Logo
Logo

Atharva Pandey/Lesson 8: Security Fuzzing — Finding vulnerabilities before attackers do

Created Sun, 18 May 2025 13:29:00 +0000 Modified Sun, 18 May 2025 13:29:00 +0000

I found a panic in a production parser by accident last year. A user in Japan sent a request with a multi-byte UTF-8 character right at a boundary where our code was slicing a string by byte index. It worked fine for ASCII. It worked fine for most Unicode. But this particular combination of character and position triggered an index-out-of-bounds panic that crashed the request handler.

I fixed the bug in ten minutes. What bothered me was that we’d had unit tests, integration tests, and even some property-based tests — and none of them caught it. The input space was too large. The edge case was too specific. A human writing test cases would never think to put a 3-byte UTF-8 character at exactly that offset.

A fuzzer would have found it in about thirty seconds.

What Fuzzing Actually Is

Fuzzing is automated testing with randomly generated inputs. But modern fuzzers aren’t just throwing random bytes at your code — they’re using coverage-guided feedback to evolve inputs that explore new code paths. When a mutated input triggers a new branch, the fuzzer remembers it and builds on it. Over time, fuzzers explore deep, complex code paths that humans would never think to test.

For security, fuzzing is absurdly effective. It finds:

  • Panics from unwrap/expect on unexpected input
  • Integer overflows and underflows
  • Infinite loops from malicious input (DoS)
  • Logic bugs in parsers
  • Memory issues in unsafe code (with sanitizers)
  • Malformed data that passes validation but breaks downstream

cargo-fuzz — The Standard Tool

cargo-fuzz is the official Rust fuzzing tool. It wraps LLVM’s libFuzzer and integrates with Cargo.

PROVIDED RECORDS:
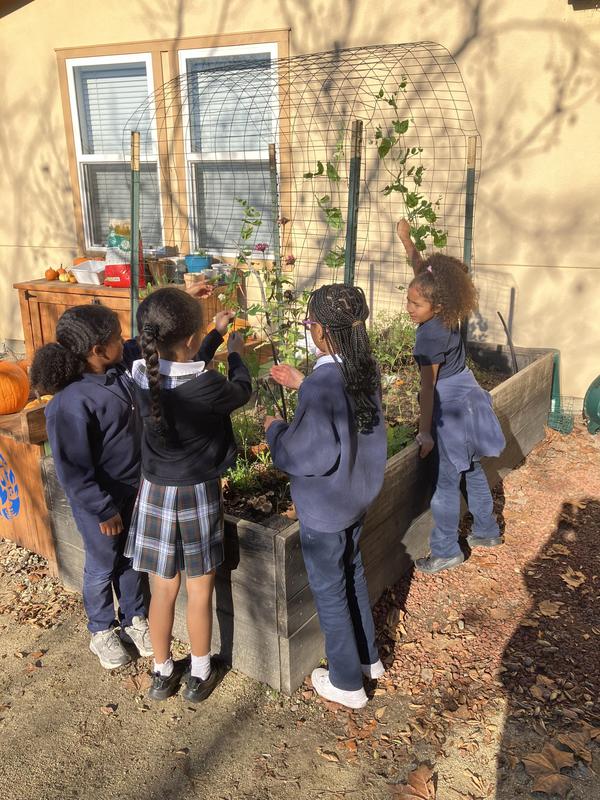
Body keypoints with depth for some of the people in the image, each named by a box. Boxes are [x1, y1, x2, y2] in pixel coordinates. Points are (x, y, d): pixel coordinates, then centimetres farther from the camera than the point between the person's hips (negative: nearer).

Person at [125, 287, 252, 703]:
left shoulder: (143, 376, -9)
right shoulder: (208, 387, -24)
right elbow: (242, 392, -1)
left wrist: (217, 334, 20)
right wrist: (236, 354, 17)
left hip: (155, 494, 5)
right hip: (197, 496, -4)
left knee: (163, 590, 18)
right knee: (200, 591, 14)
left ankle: (162, 674, 35)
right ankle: (200, 675, 32)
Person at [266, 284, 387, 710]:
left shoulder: (321, 384, -30)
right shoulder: (366, 369, -5)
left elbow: (316, 454, -27)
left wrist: (276, 430, -11)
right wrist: (301, 384, 9)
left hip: (325, 506, -8)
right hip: (359, 494, 8)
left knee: (329, 589, 12)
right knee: (352, 571, 27)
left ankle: (347, 682, 30)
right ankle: (368, 657, 46)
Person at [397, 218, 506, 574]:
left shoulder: (430, 335, -24)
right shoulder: (448, 317, -2)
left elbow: (428, 387, -22)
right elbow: (423, 271, 12)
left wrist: (425, 431, -17)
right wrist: (407, 238, 19)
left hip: (450, 406, -9)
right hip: (467, 395, 9)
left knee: (446, 481, 0)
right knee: (472, 469, 21)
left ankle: (446, 551, 10)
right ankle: (487, 531, 36)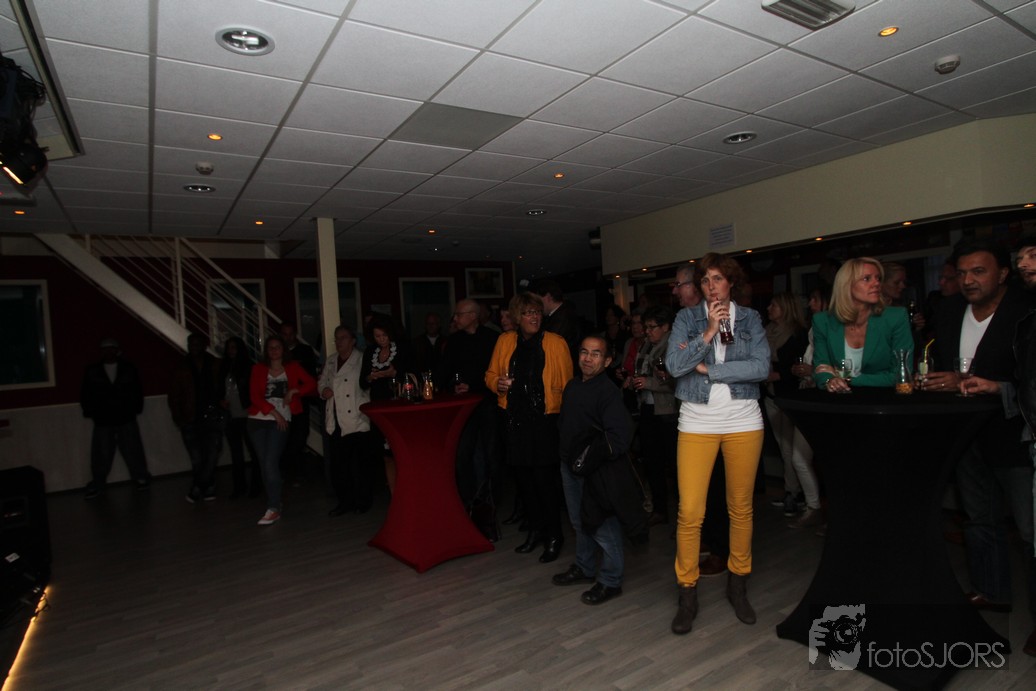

PROBLEM TO SOLVE: Transcribe the passage of the fuzzing article starting with "Atharva Pandey/Lesson 8: Security" and going on through "exactly that offset.". The items are separate material and have no connection to the fuzzing article.

TASK OUTPUT:
Atharva Pandey/Lesson 8: Security Fuzzing — Finding vulnerabilities before attackers do

Created Sun, 18 May 2025 13:29:00 +0000 Modified Sun, 18 May 2025 13:29:00 +0000

I found a panic in a production parser by accident last year. A user in Japan sent a request with a multi-byte UTF-8 character right at a boundary where our code was slicing a string by byte index. It worked fine for ASCII. It worked fine for most Unicode. But this particular combination of character and position triggered an index-out-of-bounds panic that crashed the request handler.

I fixed the bug in ten minutes. What bothered me was that we’d had unit tests, integration tests, and even some property-based tests — and none of them caught it. The input space was too large. The edge case was too specific. A human writing test cases would never think to put a 3-byte UTF-8 character at exactly that offset.